AKP iktidarının hep Türkiye’nin düşmanı gibi sunduğu New York Times dün çok güzel bir gazetecilik yaparak, Zarrab savcılarının mahkemeden ve savunma avukatlarından sakladığı çok önemli bir delili okuyucularına duyurdu. Zarrabcezaevinden yaptığı bir telefon konuşmasında, konuştuğu kişiye, “Cezadan kurtulmak için yalan söyleyebilirim” demiş. Savcılar bu konuşma bandını önce yanlışlıkla dosyaya koymuş. Ama bunun kendi iddialarının aleyhine olduğunu görünce çekmişler.
Şimdi Halk Bankası Genel Müdür Yardımcısı’nın avukatları bu konuşmayı ortaya çıkardı ve tekrar dosyaya koydurdu. Bu konuşma davanın seyrini değiştirecek önemde...

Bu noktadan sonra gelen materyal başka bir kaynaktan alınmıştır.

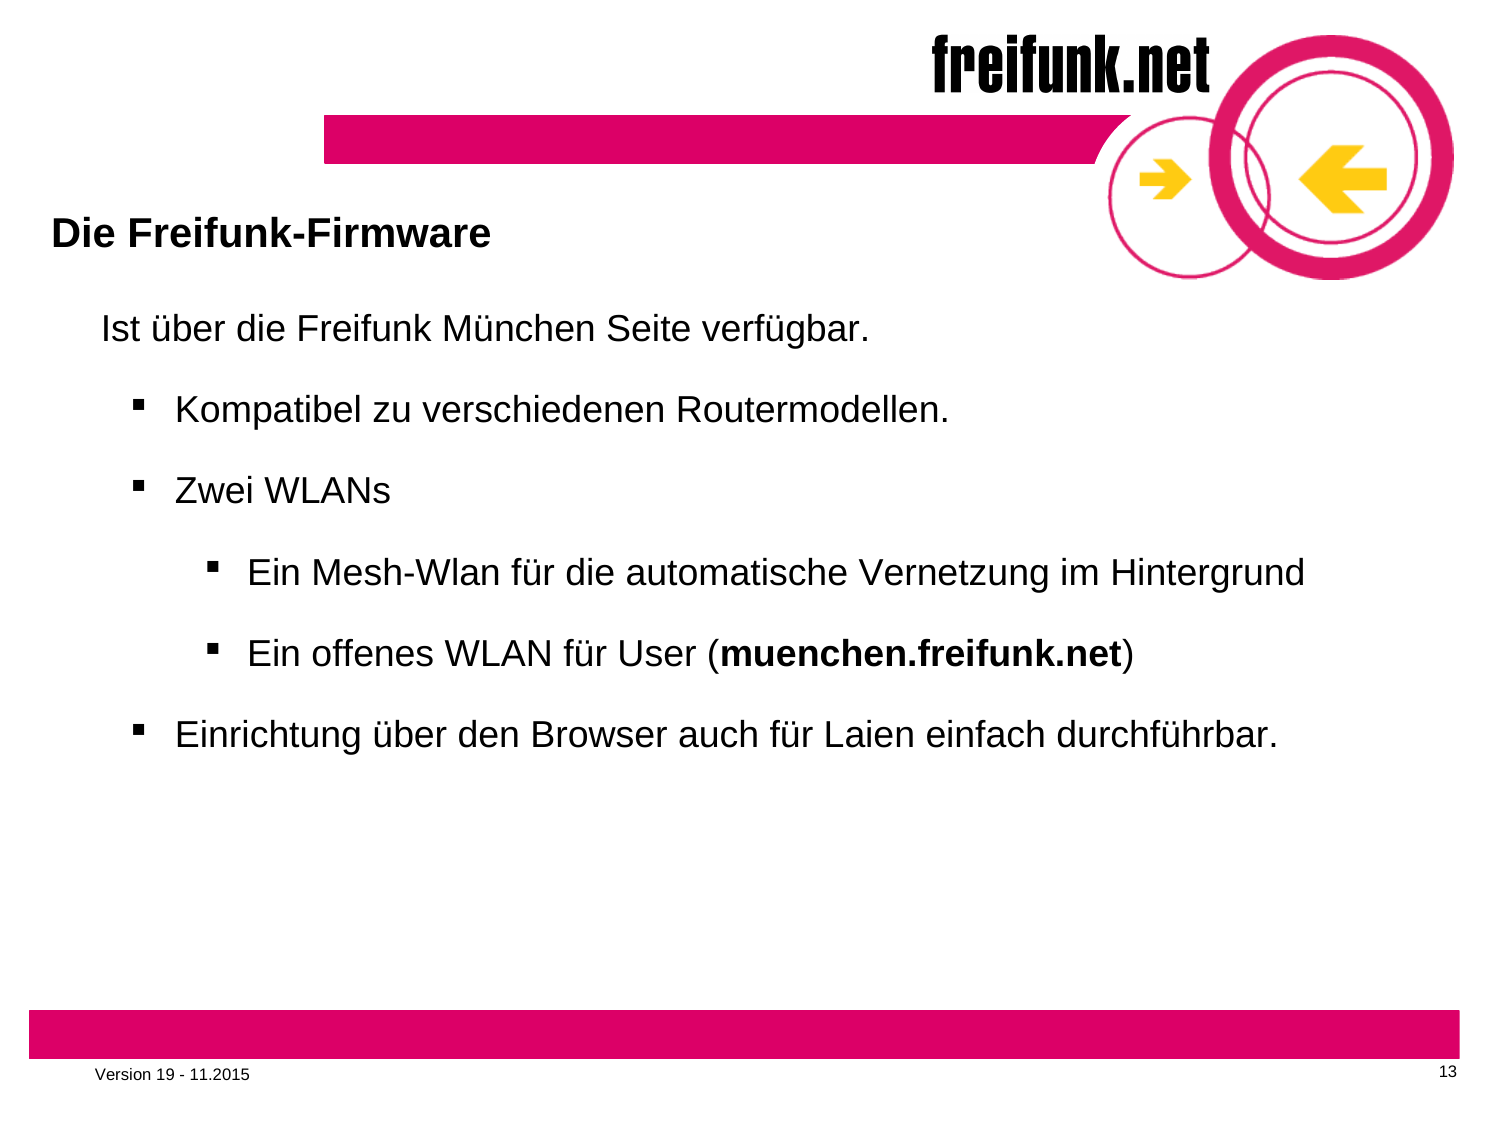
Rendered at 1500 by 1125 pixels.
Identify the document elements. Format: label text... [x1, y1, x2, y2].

text_box Die Freifunk-Firmware [51, 206, 1044, 286]
picture [932, 34, 1454, 280]
text_box Ist über die Freifunk München Seite verfügbar. Kompatibel zu verschiedenen Routermodellen. Zwei WLANs Ein Mesh-Wlan für die automatische Vernetzung im Hintergrund Ein offenes WLAN für User (muenchen.freifunk.net) Einrichtung über den Browser auch für Laien einfach durchführbar. [100, 304, 1330, 942]
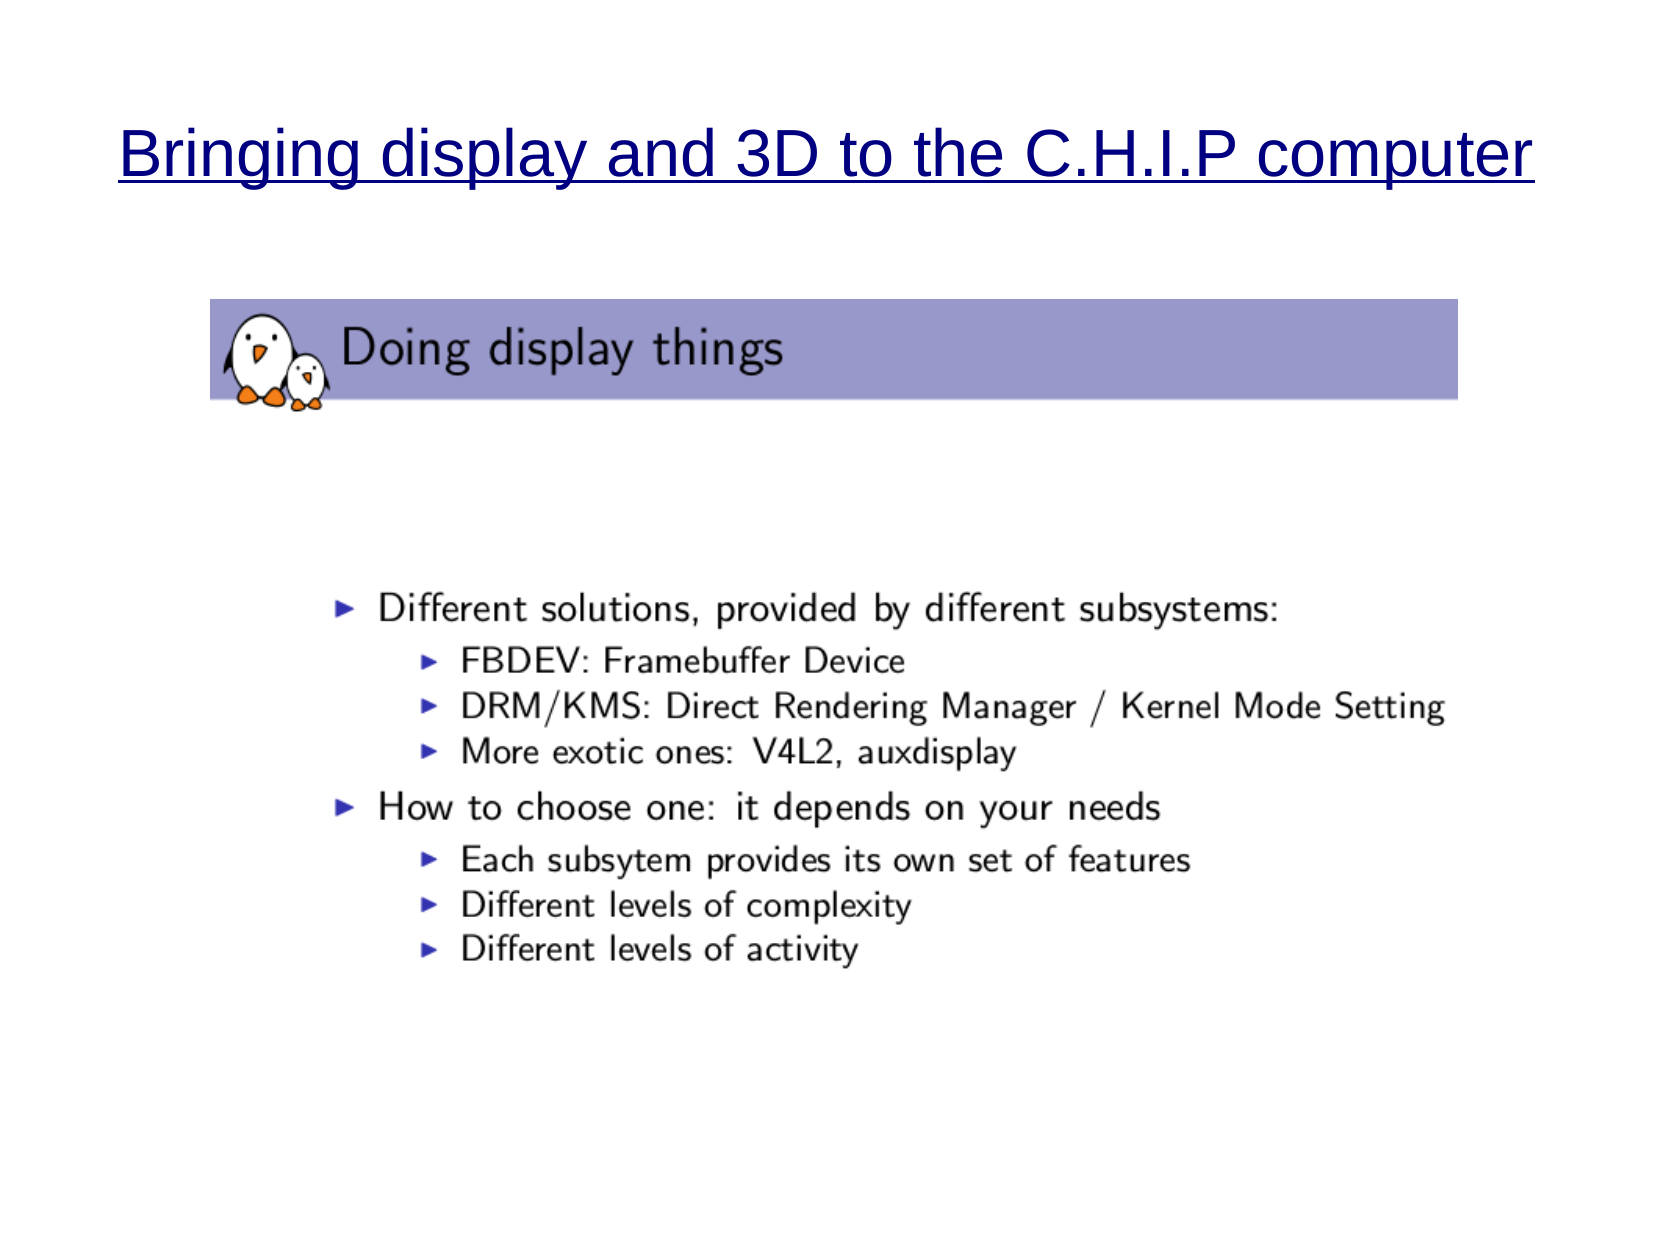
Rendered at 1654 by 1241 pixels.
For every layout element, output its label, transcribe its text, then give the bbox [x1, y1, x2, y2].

- ZARRAB savcılarının yaptıkları bana Ergenekon, Odatv ve Balyoz davalarında FETÖ savcılarının yaptıkları taktikleri hatırlattı.
Onlar da mahkemeden delil saklarlardı. Ve bütün onları da bizler ortaya çıkarmıştık...
Hep diyorum...
Özgür medya ve tarafsız adalet herkesin men- faatinedir.
Ergenekon davaları sırasında uydurulan “etkin pişmanlık”tan sonra bu yeni içtihat yaratıldı.
“Etkin kandırılmışlık”...
*
- Etkin pişmanlık içeri giren bazı kişileri kurtarmak için kullanılıyordu.
- Etkin kandırılmışlık ise bazı kişileri içeri almamak için kullanılıyor.
- Etkin pişmanlıktan yararlanmak için yaptıklarını itiraf etmen gerekiyordu...
- Etkin kandırılmışlık için herhangi bir itirafta bulunman gerekmiyor...
*
- Etkin pişmanlıkta bulunan kişilerin, cezadan kurtulmak için başkalarının başını yakması için gammazlaması gerekiyordu.
- Etkin kandırılmışların birini gammazlaması gerekmiyor.